Stored items:
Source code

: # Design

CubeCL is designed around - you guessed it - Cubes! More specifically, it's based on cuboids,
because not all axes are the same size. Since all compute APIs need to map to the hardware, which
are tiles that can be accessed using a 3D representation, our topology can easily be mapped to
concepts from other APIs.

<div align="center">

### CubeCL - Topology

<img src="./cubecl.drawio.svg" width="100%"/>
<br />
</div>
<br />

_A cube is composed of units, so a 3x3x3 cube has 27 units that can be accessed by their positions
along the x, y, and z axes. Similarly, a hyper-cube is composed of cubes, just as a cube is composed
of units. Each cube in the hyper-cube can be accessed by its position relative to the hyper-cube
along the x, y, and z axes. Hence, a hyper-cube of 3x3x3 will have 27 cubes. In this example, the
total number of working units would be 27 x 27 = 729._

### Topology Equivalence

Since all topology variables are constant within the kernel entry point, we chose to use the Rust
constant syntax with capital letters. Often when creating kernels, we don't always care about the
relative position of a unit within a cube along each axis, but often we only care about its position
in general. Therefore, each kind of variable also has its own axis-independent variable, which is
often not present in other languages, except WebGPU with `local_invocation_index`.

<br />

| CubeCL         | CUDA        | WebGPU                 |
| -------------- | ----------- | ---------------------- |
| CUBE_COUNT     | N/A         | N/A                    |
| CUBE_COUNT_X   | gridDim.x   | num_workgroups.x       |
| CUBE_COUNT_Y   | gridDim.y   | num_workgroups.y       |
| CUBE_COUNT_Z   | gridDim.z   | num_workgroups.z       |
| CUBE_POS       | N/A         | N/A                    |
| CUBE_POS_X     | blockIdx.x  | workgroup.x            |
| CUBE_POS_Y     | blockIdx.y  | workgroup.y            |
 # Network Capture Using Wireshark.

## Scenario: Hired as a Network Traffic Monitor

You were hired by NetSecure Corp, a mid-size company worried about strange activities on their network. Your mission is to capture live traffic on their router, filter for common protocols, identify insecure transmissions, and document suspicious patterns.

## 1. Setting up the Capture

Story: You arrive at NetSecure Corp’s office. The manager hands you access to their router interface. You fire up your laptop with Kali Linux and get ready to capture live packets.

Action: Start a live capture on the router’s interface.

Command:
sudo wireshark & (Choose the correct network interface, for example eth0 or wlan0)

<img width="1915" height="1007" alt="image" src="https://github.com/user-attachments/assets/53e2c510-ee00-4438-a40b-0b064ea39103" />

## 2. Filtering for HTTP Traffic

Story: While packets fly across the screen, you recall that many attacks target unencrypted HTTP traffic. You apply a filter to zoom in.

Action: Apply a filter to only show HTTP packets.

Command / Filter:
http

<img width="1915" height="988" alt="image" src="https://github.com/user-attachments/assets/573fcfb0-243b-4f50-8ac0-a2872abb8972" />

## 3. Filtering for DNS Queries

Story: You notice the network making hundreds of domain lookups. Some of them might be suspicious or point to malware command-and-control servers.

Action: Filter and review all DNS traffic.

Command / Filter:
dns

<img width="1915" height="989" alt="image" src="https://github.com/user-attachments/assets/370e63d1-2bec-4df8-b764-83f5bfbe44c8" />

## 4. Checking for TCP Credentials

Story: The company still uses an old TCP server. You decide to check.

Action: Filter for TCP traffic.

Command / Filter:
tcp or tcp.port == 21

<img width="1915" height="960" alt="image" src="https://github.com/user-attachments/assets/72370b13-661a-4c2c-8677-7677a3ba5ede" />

- [Job]: Using the entries above, give again exactly the lines from the line holding "concepts from other APIs." through the line holding "# Network Capture Using Wireshark.". Include both end lines and nothing else.

- [Expected answer]:
concepts from other APIs.

<div align="center">

### CubeCL - Topology

<img src="./cubecl.drawio.svg" width="100%"/>
<br />
</div>
<br />

_A cube is composed of units, so a 3x3x3 cube has 27 units that can be accessed by their positions
along the x, y, and z axes. Similarly, a hyper-cube is composed of cubes, just as a cube is composed
of units. Each cube in the hyper-cube can be accessed by its position relative to the hyper-cube
along the x, y, and z axes. Hence, a hyper-cube of 3x3x3 will have 27 cubes. In this example, the
total number of working units would be 27 x 27 = 729._

### Topology Equivalence

Since all topology variables are constant within the kernel entry point, we chose to use the Rust
constant syntax with capital letters. Often when creating kernels, we don't always care about the
relative position of a unit within a cube along each axis, but often we only care about its position
in general. Therefore, each kind of variable also has its own axis-independent variable, which is
often not present in other languages, except WebGPU with `local_invocation_index`.

<br />

| CubeCL         | CUDA        | WebGPU                 |
| -------------- | ----------- | ---------------------- |
| CUBE_COUNT     | N/A         | N/A                    |
| CUBE_COUNT_X   | gridDim.x   | num_workgroups.x       |
| CUBE_COUNT_Y   | gridDim.y   | num_workgroups.y       |
| CUBE_COUNT_Z   | gridDim.z   | num_workgroups.z       |
| CUBE_POS       | N/A         | N/A                    |
| CUBE_POS_X     | blockIdx.x  | workgroup.x            |
| CUBE_POS_Y     | blockIdx.y  | workgroup.y            |
 # Network Capture Using Wireshark.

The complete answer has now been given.